Bifurcation Analysis of 3D Filippov Systems around Cusp-Fold Singularities

TL;DR

This paper analyzes the local bifurcation behavior of 3D Filippov systems near cusp-fold singularities, revealing how these points lead to complex dynamics and bifurcations, including the emergence of crossing limit cycles and polycycles.

Contribution

It provides a detailed bifurcation analysis of cusp-fold singularities in 3D Filippov systems, including classifications, conditions for bifurcations, and numerical bifurcation diagrams for a boost converter.

Findings

No crossing limit cycles bifurcate in the generic one-parameter case.

A bifurcating crossing limit cycle emerges in the two-parameter unfolding when vector fields are anti-collinear.

Numerical bifurcation curves identify parameter regions with complex dynamics in a boost converter system.

Abstract

This paper investigates the local behavior of 3D Filippov systems $Z=(X,Y)$, focusing on the dynamics around cusp-fold singularities. These singular points, characterized by cubic contact of vector field $X$ and quadratic contact of vector field $Y$ on the switching manifold, are structurally unstable under small perturbations of $Z$, giving rise to significant bifurcation phenomena. We analyze the bifurcations of a 3D Filippov system around an invisible cusp-fold singularity, providing a detailed characterization of its crossing dynamics under certain conditions.

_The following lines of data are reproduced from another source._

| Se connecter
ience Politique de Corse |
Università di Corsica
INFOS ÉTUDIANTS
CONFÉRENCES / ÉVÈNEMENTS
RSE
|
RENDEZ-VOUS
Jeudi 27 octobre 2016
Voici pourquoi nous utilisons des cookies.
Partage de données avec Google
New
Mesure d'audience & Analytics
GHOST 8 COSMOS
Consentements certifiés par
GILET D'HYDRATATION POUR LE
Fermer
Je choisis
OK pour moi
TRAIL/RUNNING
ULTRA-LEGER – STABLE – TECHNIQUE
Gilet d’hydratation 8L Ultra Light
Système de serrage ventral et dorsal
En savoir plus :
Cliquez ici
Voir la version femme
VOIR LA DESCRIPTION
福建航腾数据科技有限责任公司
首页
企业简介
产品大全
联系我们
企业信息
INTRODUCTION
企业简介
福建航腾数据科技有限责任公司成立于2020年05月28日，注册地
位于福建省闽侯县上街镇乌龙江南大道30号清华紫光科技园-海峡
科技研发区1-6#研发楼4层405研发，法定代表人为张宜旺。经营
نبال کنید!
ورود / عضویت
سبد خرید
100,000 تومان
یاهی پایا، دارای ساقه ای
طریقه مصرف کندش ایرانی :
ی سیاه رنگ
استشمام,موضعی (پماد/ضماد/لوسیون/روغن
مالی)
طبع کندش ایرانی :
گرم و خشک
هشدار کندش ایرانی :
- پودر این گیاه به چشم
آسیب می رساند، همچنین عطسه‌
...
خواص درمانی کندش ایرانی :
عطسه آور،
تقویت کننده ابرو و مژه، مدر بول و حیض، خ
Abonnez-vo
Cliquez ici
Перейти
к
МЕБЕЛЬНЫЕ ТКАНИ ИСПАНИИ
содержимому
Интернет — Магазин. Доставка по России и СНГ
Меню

We classify the characteristics of the singularity when it emerges generically in one-parameter families (a codimension-one phenomenon), and we show that no crossing limit cycles (CLCs) locally bifurcate from it in this particular scenario. When the vector fields $X$ and $Y$ are anti-collinear at the cusp-fold singularity, we provide conditions for the generic emergence of this point in two-parameter families (a codimension-two phenomenon). In this case, we show that the unfolding of such a singularity leads to a bifurcating CLC, which degenerates into a fold-regular polycycle (self-connection at a fold-regular singularity). Furthermore, we numerically derive the polycycle bifurcation curve and complete the two-parameter bifurcation set for a boost converter system previously studied in the literature. This allows the identification of parameter regions where the boost converter system exhibits a CLC in its phase portrait, providing a understanding of its complex dynamics.